"It's amazing," he said. "I'm speechless. I've just got a grin on my face."
Sizemore let that grin do all the talking for him at the 77th annual Midsummer Classic.
The grin didn't appear to wash away during pregame workouts, roster introductions or his appearance in the game. It was a grin no doubt shared by Sizemore's parents, Grady and Donna, and his younger brother, Corey, who were all in attendance.
"They've been smiling ear to ear," Sizemore said of his family.
So what if his appearance saw him go 0-for-2 at the plate in the American League's 3-2 victory over the National League? Being an All-Star is as much about the pomp and circumstance as it is about the game itself.
But for those chronicling the game itself, Sizemore's appearance didn't include any particularly memorable moments, aside from the thrill of stepping out on the field as a center-field replacement for Vernon Wells in the bottom of the fifth.
"That was the moment I've been waiting for this whole time," he said. "You just take a step and realize what you're doing and where you're at. It's a great feeling."
Sizemore, who entered the break with a .291 average, 15 homers and 43 RBIs, got his first All-Star at-bat when he led off the sixth against Rockies Brian Fuentes, but the deceptive left-hander struck him out.
In the eighth, he hit a scorching grounder to second against the Phillies' Tom Gordon, but it was hauled in for the third out of the inning.
"I was a little more comfortable the second time up," Sizemore said. "But it didn't work out."
OK, so he didn't put in an MVP performance, as he had at the All-Star Futures Game just three years earlier. Sizemore still had a blast.
"I just tried to soak it all in," he said. "Getting to share it with my family was great."
Sizemore wasn't the only Indians player getting attention during the All-Star festivities. More than a few people couldn't help but make note of designated hitter Travis Hafner's absence. The man known as "Pronk" certainly has All-Star credentials -- a .322 average, 25 home runs (including five grand slams) and 74 RBIs chief among them.

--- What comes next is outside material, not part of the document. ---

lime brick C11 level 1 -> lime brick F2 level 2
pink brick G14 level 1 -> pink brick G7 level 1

"You feel for a guy like Hafner," White Sox slugger Jim Thome said. "When I look at Hafner, I look at him as an All-Star. He's an elite, one of the top three elite hitters in the American League."

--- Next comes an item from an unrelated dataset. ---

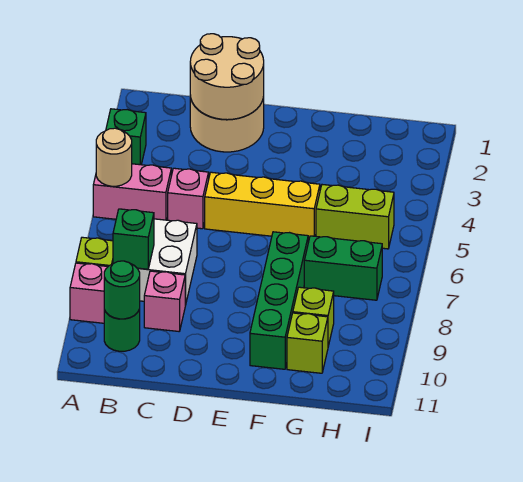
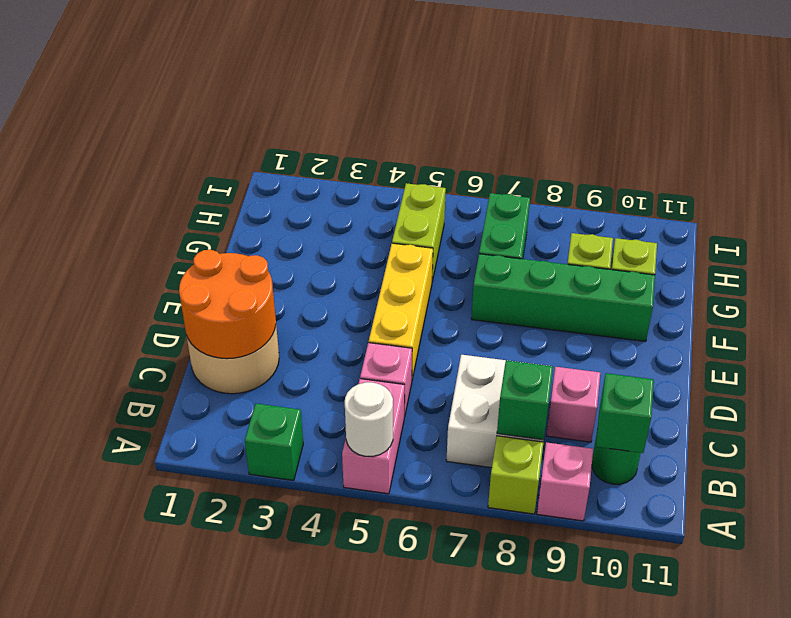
tan round brick A5 level 2 -> white round brick A5 level 2
green round brick B10 level 2 -> green brick B10 level 2
tan round brick C1:D2 level 2 -> orange round brick C1:D2 level 2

But Hafner's only applicable position -- first base -- put him among some tough company, namely Thome, Paul Konerko and starting AL first baseman David Ortiz.
AL manager Ozzie Guillen said it was tough leaving Hafner off, but, given the roster constraints, it would have been even tougher for him to exclude Sizemore.
"I needed a [reserve] center fielder, and I think Sizemore is the best player in the AL Central," Guillen said, reiterating a statement he made last fall. "So I had to pick him."
And for that, a speechless Sizemore was thankful.